In the afternoon, Dane leaves to 'take care of some stuff,' but I know he's headed for Ambrose's house, to try to talk to him. When he returns, I'm sitting on the back porch, grooming Dougal, but I can hear what he says plainly enough through the open door.

"Any luck?" Freya asks. She'd stayed all day, working on her laptop and phone and generally taking over Julian's house.

"No," Dane answers, sounding unhappy. "The creepy girl answered the door, but wouldn't let me in. Said Ambrose, 'wasn't taking visitors.' When I pressed, she admitted no one's seen him since the day before. He's locked himself in his room and given orders not to let anyone in the house. Even Mathilda's staff have been turned out."

"Why didn't you just bust your way in? That's what you usually do."

"Thought about it," Dane admits, still keeping his voice quiet. "Decided it wasn't likely to be worth the effort. Instead I told creepy-girl to give him a message."

"Lemme guess. Was it, 'you hurt my brother and I'll tear your heart out and make you eat it?'"

"No, he's heard that one already," Dane grunts. "I said... Well, I said that when he's ready for help, we'll be there."

"Oh. That's...nice of you."

I can imagine the skeptical lift of Freya's brow, and it almost makes me smile.

"I can be nice," Dane returns neutrally, "when it suits me."

"Ooh, so it's a strategy, then?"

There's a pause, and then Dane speaks in an even quieter tone, probably thinking I can't hear. He always did underestimate my ears.

"More like...an act of faith," he says.

"Faith? In dragon-man?" Freya scoffs.

"No, in Noah," Dane answers and pauses again for one of his long, deep-lunged sighs. "Whether we like it or not, he's made his Choice; and for better or worse, that Choice is Ambrose Thorne. The best we can hope is that Thorne makes it out of this mess alive, and that he's not a murderer or a monster by the end of it. For Noah's sake, if I can help him do that, then I will."

A few seconds pass in silence, and then Freya speaks in an equally soft voice.

"You're a good brother, and a good man, Dane. A good Wolf, too. But you have a bad habit of taking on other people's problems and making 'em your own. Like you did for me."

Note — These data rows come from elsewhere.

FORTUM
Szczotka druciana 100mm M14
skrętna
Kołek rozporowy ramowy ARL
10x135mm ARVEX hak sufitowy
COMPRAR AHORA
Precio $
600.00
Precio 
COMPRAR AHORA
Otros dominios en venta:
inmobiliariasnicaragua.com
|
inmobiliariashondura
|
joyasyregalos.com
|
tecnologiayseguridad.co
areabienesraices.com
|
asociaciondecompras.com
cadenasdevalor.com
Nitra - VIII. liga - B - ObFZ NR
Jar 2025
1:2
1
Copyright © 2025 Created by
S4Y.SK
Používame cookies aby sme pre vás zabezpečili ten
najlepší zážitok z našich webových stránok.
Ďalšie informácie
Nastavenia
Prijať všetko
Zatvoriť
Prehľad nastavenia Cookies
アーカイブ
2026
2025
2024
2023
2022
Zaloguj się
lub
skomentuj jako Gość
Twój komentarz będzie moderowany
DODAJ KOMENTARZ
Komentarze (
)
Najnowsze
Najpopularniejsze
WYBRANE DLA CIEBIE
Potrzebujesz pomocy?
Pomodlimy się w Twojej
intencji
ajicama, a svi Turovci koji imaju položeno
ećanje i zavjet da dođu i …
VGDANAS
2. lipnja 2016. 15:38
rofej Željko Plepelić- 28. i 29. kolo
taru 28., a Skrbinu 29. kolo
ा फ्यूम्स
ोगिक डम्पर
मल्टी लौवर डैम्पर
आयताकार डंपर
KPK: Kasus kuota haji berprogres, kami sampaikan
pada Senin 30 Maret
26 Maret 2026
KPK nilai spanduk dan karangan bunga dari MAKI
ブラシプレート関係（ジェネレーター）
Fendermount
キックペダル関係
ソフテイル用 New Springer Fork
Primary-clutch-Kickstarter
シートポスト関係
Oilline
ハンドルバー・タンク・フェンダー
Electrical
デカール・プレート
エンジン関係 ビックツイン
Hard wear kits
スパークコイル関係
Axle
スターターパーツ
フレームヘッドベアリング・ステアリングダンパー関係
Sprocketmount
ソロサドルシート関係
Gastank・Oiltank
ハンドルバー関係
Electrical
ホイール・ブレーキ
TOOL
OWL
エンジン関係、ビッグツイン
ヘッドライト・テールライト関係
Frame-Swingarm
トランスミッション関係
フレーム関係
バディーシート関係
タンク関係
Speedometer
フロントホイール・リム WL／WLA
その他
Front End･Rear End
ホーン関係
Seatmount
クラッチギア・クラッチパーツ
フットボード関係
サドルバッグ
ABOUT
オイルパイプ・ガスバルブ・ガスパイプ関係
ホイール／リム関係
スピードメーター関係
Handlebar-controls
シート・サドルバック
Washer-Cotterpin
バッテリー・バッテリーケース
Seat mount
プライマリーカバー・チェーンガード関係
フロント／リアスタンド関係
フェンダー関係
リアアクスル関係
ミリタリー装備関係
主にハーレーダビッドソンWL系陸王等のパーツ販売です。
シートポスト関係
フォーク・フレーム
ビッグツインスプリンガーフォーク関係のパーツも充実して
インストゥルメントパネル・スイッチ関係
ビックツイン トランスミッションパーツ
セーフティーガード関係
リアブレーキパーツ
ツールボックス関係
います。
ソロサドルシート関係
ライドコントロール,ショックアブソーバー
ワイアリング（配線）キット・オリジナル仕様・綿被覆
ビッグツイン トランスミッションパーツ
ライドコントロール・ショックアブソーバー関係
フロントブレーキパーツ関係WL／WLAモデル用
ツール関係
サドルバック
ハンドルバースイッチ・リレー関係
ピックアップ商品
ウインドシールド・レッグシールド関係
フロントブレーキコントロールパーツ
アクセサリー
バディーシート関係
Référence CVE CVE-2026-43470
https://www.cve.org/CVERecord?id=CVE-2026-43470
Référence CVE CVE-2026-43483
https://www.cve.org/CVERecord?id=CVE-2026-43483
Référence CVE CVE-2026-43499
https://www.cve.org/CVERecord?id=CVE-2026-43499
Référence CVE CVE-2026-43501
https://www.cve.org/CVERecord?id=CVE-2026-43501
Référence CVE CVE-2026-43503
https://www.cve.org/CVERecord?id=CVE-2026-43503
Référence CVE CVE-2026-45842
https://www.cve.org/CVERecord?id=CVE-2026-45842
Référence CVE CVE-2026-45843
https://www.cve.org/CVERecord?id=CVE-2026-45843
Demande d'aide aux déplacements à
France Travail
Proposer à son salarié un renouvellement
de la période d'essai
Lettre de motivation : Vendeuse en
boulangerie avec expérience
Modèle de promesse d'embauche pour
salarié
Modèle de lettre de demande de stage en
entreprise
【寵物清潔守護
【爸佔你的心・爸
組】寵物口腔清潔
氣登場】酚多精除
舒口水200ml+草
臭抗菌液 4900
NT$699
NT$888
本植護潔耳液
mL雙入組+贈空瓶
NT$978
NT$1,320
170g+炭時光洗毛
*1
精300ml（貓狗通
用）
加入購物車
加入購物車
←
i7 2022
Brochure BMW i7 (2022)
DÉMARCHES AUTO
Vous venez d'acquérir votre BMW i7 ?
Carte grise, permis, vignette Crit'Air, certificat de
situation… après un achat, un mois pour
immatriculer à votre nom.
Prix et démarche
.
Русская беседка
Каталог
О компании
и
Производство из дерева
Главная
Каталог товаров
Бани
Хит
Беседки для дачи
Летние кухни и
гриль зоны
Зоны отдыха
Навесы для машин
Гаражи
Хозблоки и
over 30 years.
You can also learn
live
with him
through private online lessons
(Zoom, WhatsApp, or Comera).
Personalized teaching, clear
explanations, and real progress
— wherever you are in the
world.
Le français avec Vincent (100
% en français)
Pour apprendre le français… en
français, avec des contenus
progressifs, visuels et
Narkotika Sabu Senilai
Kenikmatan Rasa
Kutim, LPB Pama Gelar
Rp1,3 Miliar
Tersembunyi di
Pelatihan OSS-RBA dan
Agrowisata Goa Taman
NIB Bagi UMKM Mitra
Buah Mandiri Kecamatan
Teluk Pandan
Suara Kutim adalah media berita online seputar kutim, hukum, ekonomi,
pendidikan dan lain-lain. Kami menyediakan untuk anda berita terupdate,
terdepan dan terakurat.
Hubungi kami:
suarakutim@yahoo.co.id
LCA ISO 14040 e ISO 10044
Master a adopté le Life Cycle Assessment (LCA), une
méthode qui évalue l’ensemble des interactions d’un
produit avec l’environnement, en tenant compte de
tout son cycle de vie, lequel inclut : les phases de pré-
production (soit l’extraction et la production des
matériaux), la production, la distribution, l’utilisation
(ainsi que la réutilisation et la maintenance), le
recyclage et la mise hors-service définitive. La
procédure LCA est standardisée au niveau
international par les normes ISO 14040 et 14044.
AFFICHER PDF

Dane starts to speak, but Freya goes on.

"Just listen. I'm grateful. You saved my life, and you know that. But that was years ago, and you're in a different place now. You've got a Mate who needs you and—from what I hear—you might have a rare shot at something more. Now, like you said, this is Noah's choice, which makes it his responsibility. Not yours. You've got to let him live and learn from his own mistakes, whether or not Ambrose Thorne is among them."

I wait for Dane to answer, but after a few minutes, in which my heart and lungs feel increasingly too large for my rib-cage to contain them, I realize he isn't going to, and I get up and start walking.

I'm not angry at Freya, or at Dane, because Freya is right. Dane's protective, alpha nature is exactly what I've been relying on; instead of finding my own strength, I've been letting him shelter me with his, and suddenly I hate myself for that.